■ INFORMATION:
###

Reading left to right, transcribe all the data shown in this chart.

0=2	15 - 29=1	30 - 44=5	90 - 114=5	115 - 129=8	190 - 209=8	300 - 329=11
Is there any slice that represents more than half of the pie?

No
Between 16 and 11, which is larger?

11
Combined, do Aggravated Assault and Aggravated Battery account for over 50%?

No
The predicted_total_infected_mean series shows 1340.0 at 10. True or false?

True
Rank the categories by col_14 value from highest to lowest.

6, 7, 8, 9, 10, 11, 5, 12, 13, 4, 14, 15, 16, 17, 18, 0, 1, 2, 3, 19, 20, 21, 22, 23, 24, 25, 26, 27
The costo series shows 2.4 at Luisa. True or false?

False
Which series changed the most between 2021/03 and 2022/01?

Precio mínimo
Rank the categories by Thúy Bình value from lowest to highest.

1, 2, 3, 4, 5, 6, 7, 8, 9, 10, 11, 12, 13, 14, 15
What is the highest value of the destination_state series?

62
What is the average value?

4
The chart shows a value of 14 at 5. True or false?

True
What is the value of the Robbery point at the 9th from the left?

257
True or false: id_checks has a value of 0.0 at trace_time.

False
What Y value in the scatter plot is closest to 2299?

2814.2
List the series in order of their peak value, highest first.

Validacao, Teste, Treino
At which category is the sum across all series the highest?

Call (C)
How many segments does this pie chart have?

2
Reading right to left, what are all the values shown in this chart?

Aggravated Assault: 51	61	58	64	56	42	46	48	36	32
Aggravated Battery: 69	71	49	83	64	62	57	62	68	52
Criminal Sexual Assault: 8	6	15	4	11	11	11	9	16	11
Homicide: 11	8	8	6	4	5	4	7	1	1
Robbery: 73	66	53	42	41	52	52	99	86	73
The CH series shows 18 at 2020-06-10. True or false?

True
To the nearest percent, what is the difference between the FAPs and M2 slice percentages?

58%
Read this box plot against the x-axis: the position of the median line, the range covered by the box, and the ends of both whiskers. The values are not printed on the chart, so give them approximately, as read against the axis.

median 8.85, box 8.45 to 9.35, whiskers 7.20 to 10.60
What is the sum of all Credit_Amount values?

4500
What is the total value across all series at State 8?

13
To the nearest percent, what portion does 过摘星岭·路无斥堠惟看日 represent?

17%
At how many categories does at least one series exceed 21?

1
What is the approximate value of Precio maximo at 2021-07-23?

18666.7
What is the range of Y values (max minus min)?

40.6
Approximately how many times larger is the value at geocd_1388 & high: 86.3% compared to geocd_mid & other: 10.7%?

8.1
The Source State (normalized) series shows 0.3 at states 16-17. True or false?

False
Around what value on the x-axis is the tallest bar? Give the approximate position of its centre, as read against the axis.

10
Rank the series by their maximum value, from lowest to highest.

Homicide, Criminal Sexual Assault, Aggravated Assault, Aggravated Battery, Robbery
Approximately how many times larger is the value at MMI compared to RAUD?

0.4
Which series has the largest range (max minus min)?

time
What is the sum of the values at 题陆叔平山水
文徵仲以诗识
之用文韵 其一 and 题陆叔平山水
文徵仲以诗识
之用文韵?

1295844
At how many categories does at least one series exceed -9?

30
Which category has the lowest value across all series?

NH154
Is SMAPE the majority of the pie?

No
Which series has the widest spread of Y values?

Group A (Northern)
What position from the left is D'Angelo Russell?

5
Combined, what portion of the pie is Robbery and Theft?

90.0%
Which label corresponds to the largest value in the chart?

###

■ REQUIRED WORK: Rewrite the entries above, putting "graph" wherever "chart" appears and leaving everything else the same.

■ RESPONSE BELOW:
Reading left to right, transcribe all the data shown in this graph.

0=2	15 - 29=1	30 - 44=5	90 - 114=5	115 - 129=8	190 - 209=8	300 - 329=11
Is there any slice that represents more than half of the pie?

No
Between 16 and 11, which is larger?

11
Combined, do Aggravated Assault and Aggravated Battery account for over 50%?

No
The predicted_total_infected_mean series shows 1340.0 at 10. True or false?

True
Rank the categories by col_14 value from highest to lowest.

6, 7, 8, 9, 10, 11, 5, 12, 13, 4, 14, 15, 16, 17, 18, 0, 1, 2, 3, 19, 20, 21, 22, 23, 24, 25, 26, 27
The costo series shows 2.4 at Luisa. True or false?

False
Which series changed the most between 2021/03 and 2022/01?

Precio mínimo
Rank the categories by Thúy Bình value from lowest to highest.

1, 2, 3, 4, 5, 6, 7, 8, 9, 10, 11, 12, 13, 14, 15
What is the highest value of the destination_state series?

62
What is the average value?

4
The graph shows a value of 14 at 5. True or false?

True
What is the value of the Robbery point at the 9th from the left?

257
True or false: id_checks has a value of 0.0 at trace_time.

False
What Y value in the scatter plot is closest to 2299?

2814.2
List the series in order of their peak value, highest first.

Validacao, Teste, Treino
At which category is the sum across all series the highest?

Call (C)
How many segments does this pie graph have?

2
Reading right to left, what are all the values shown in this graph?

Aggravated Assault: 51	61	58	64	56	42	46	48	36	32
Aggravated Battery: 69	71	49	83	64	62	57	62	68	52
Criminal Sexual Assault: 8	6	15	4	11	11	11	9	16	11
Homicide: 11	8	8	6	4	5	4	7	1	1
Robbery: 73	66	53	42	41	52	52	99	86	73
The CH series shows 18 at 2020-06-10. True or false?

True
To the nearest percent, what is the difference between the FAPs and M2 slice percentages?

58%
Read this box plot against the x-axis: the position of the median line, the range covered by the box, and the ends of both whiskers. The values are not printed on the graph, so give them approximately, as read against the axis.

median 8.85, box 8.45 to 9.35, whiskers 7.20 to 10.60
What is the sum of all Credit_Amount values?

4500
What is the total value across all series at State 8?

13
To the nearest percent, what portion does 过摘星岭·路无斥堠惟看日 represent?

17%
At how many categories does at least one series exceed 21?

1
What is the approximate value of Precio maximo at 2021-07-23?

18666.7
What is the range of Y values (max minus min)?

40.6
Approximately how many times larger is the value at geocd_1388 & high: 86.3% compared to geocd_mid & other: 10.7%?

8.1
The Source State (normalized) series shows 0.3 at states 16-17. True or false?

False
Around what value on the x-axis is the tallest bar? Give the approximate position of its centre, as read against the axis.

10
Rank the series by their maximum value, from lowest to highest.

Homicide, Criminal Sexual Assault, Aggravated Assault, Aggravated Battery, Robbery
Approximately how many times larger is the value at MMI compared to RAUD?

0.4
Which series has the largest range (max minus min)?

time
What is the sum of the values at 题陆叔平山水
文徵仲以诗识
之用文韵 其一 and 题陆叔平山水
文徵仲以诗识
之用文韵?

1295844
At how many categories does at least one series exceed -9?

30
Which category has the lowest value across all series?

NH154
Is SMAPE the majority of the pie?

No
Which series has the widest spread of Y values?

Group A (Northern)
What position from the left is D'Angelo Russell?

5
Combined, what portion of the pie is Robbery and Theft?

90.0%
Which label corresponds to the largest value in the graph?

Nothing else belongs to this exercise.